* LISTED ENTRIES *
────

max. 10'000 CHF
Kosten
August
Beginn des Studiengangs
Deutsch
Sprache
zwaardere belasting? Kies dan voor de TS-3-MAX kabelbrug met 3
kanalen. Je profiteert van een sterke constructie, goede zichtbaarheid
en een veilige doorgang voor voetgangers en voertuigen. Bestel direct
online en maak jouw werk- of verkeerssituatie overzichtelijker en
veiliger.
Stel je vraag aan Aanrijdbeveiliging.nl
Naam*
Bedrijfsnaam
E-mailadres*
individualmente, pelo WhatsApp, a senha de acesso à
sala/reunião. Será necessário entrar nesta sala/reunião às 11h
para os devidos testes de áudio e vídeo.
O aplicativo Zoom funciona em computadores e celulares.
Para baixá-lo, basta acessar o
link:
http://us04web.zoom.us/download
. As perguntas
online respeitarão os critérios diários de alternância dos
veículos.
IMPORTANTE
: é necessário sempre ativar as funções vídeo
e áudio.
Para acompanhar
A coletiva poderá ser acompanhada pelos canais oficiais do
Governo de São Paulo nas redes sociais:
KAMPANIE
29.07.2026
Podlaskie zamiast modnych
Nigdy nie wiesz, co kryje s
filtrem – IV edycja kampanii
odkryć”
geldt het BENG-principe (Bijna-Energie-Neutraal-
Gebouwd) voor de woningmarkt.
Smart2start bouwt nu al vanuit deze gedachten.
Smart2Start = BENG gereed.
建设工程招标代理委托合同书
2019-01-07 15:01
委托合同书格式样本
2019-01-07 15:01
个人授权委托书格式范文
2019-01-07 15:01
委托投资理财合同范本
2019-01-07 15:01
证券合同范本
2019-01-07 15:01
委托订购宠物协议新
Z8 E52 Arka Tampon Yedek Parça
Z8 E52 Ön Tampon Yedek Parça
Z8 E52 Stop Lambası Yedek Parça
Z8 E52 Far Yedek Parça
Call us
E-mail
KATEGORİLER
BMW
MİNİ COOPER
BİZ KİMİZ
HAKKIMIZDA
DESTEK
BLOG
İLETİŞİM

────

Write out every line of the listing above, word for word and in the same order.

* ANSWER SPACE *
max. 10'000 CHF
Kosten
August
Beginn des Studiengangs
Deutsch
Sprache
zwaardere belasting? Kies dan voor de TS-3-MAX kabelbrug met 3
kanalen. Je profiteert van een sterke constructie, goede zichtbaarheid
en een veilige doorgang voor voetgangers en voertuigen. Bestel direct
online en maak jouw werk- of verkeerssituatie overzichtelijker en
veiliger.
Stel je vraag aan Aanrijdbeveiliging.nl
Naam*
Bedrijfsnaam
E-mailadres*
individualmente, pelo WhatsApp, a senha de acesso à
sala/reunião. Será necessário entrar nesta sala/reunião às 11h
para os devidos testes de áudio e vídeo.
O aplicativo Zoom funciona em computadores e celulares.
Para baixá-lo, basta acessar o
link:
http://us04web.zoom.us/download
. As perguntas
online respeitarão os critérios diários de alternância dos
veículos.
IMPORTANTE
: é necessário sempre ativar as funções vídeo
e áudio.
Para acompanhar
A coletiva poderá ser acompanhada pelos canais oficiais do
Governo de São Paulo nas redes sociais:
KAMPANIE
29.07.2026
Podlaskie zamiast modnych
Nigdy nie wiesz, co kryje s
filtrem – IV edycja kampanii
odkryć”
geldt het BENG-principe (Bijna-Energie-Neutraal-
Gebouwd) voor de woningmarkt.
Smart2start bouwt nu al vanuit deze gedachten.
Smart2Start = BENG gereed.
建设工程招标代理委托合同书
2019-01-07 15:01
委托合同书格式样本
2019-01-07 15:01
个人授权委托书格式范文
2019-01-07 15:01
委托投资理财合同范本
2019-01-07 15:01
证券合同范本
2019-01-07 15:01
委托订购宠物协议新
Z8 E52 Arka Tampon Yedek Parça
Z8 E52 Ön Tampon Yedek Parça
Z8 E52 Stop Lambası Yedek Parça
Z8 E52 Far Yedek Parça
Call us
E-mail
KATEGORİLER
BMW
MİNİ COOPER
BİZ KİMİZ
HAKKIMIZDA
DESTEK
BLOG
İLETİŞİM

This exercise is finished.